You can set verbose=True to get a better sense of which cases lack annotations and why.
compare_annotations(
dfs=[annotator1, annotator2, annotations_llm],
names=["a1", "a2", "llm"],
metric='f1_micro',
verbose=True
).round(2)
Dropped 127/330 rows because of missing annotations for actant 'Subject', pair 'a1_a2' Dropped 108/330 rows because of missing annotations for actant 'Subject', pair 'a1_llm' Dropped 107/330 rows because of missing annotations for actant 'Subject', pair 'a2_llm' Dropped 99/330 rows because of missing annotations for actant 'Object', pair 'a1_a2' Dropped 51/330 rows because of missing annotations for actant 'Object', pair 'a1_llm' Dropped 88/330 rows because of missing annotations for actant 'Object', pair 'a2_llm' Dropped 315/330 rows because of missing annotations for actant 'Sender', pair 'a1_a2' Dropped 236/330 rows because of missing annotations for actant 'Sender', pair 'a1_llm' Dropped 313/330 rows because of missing annotations for actant 'Sender', pair 'a2_llm' Dropped 325/330 rows because of missing annotations for actant 'Receiver', pair 'a1_a2' Dropped 235/330 rows because of missing annotations for actant 'Receiver', pair 'a1_llm' Dropped 324/330 rows because of missing annotations for actant 'Receiver', pair 'a2_llm' Dropped 322/330 rows because of missing annotations for actant 'Helper', pair 'a1_a2' Dropped 326/330 rows because of missing annotations for actant 'Helper', pair 'a1_llm' Dropped 323/330 rows because of missing annotations for actant 'Helper', pair 'a2_llm' Dropped 294/330 rows because of missing annotations for actant 'Opponent', pair 'a1_a2' Dropped 255/330 rows because of missing annotations for actant 'Opponent', pair 'a1_llm' Dropped 305/330 rows because of missing annotations for actant 'Opponent', pair 'a2_llm'
| a1_a2 | a1_llm | a2_llm | avg | N | |
|---|---|---|---|---|---|
| Subject | 0.62 | 0.67 | 0.52 | 0.61 | 648 |
| Object | 0.63 | 0.66 | 0.53 | 0.61 | 752 |
| Sender | 0.93 | 0.61 | 0.82 | 0.79 | 126 |
| Receiver | 0.80 | 0.65 | 0.83 | 0.76 | 106 |
| Helper | 0.75 | 0.75 | 0.57 | 0.69 | 19 |
| Opponent | 0.83 | 0.61 | 0.56 | 0.67 | 136 |
| avg | 0.76 | 0.66 | 0.64 | 0.69 | <NA> |
Here we can see how many annotation pairs between each combination of two annotators contained at least one NA value.
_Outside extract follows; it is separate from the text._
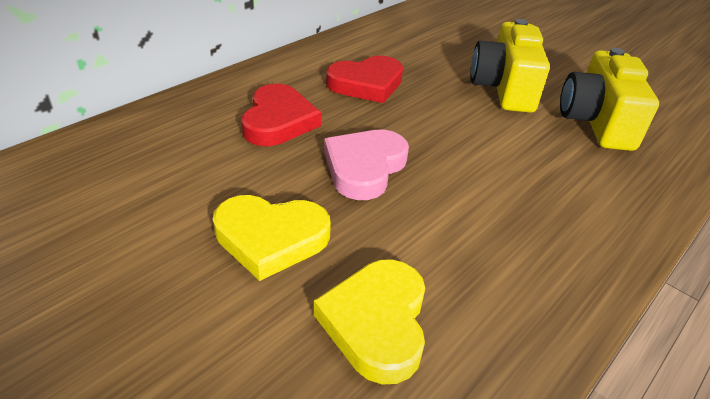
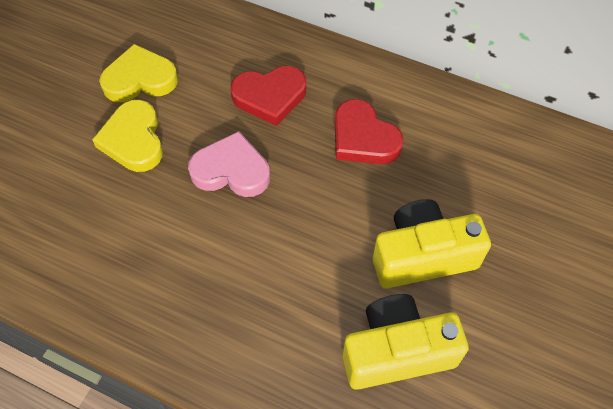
camera: 75 degrees right, 20 degrees up
(376, 322) = (78, 216): yellow heart -> yellow heart (140, 79)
For the Helper, nearly every pair contains an NA, making this score unreliable. We therefore focus on Sender and Receiver in what follows.
compare_annotations(
dfs=[annotator1, annotator2, annotations_llm],
names=["a1", "a2", "llm"],
metric='f1_micro',
actant_columns=["Sender", "Receiver"],
verbose=True
).round(2)
Dropped 315/330 rows because of missing annotations for actant 'Sender', pair 'a1_a2' Dropped 236/330 rows because of missing annotations for actant 'Sender', pair 'a1_llm' Dropped 313/330 rows because of missing annotations for actant 'Sender', pair 'a2_llm' Dropped 325/330 rows because of missing annotations for actant 'Receiver', pair 'a1_a2' Dropped 235/330 rows because of missing annotations for actant 'Receiver', pair 'a1_llm' Dropped 324/330 rows because of missing annotations for actant 'Receiver', pair 'a2_llm'
| a1_a2 | a1_llm | a2_llm | avg | N | |
|---|---|---|---|---|---|
| Sender | 0.93 | 0.61 | 0.82 | 0.79 | 126 |
| Receiver | 0.80 | 0.65 | 0.83 | 0.76 | 106 |
| avg | 0.87 | 0.63 | 0.83 | 0.77 | <NA> |
We can see that the a1_llm pair has around 100 fewer NA pairs than the two pairings involving a2. This suggests that a2 annotated roughly 100 fewer cases for the Sender and Receiver, making the average score for these actants less reliable. We therefore focus on the a1_llm scores for these actants.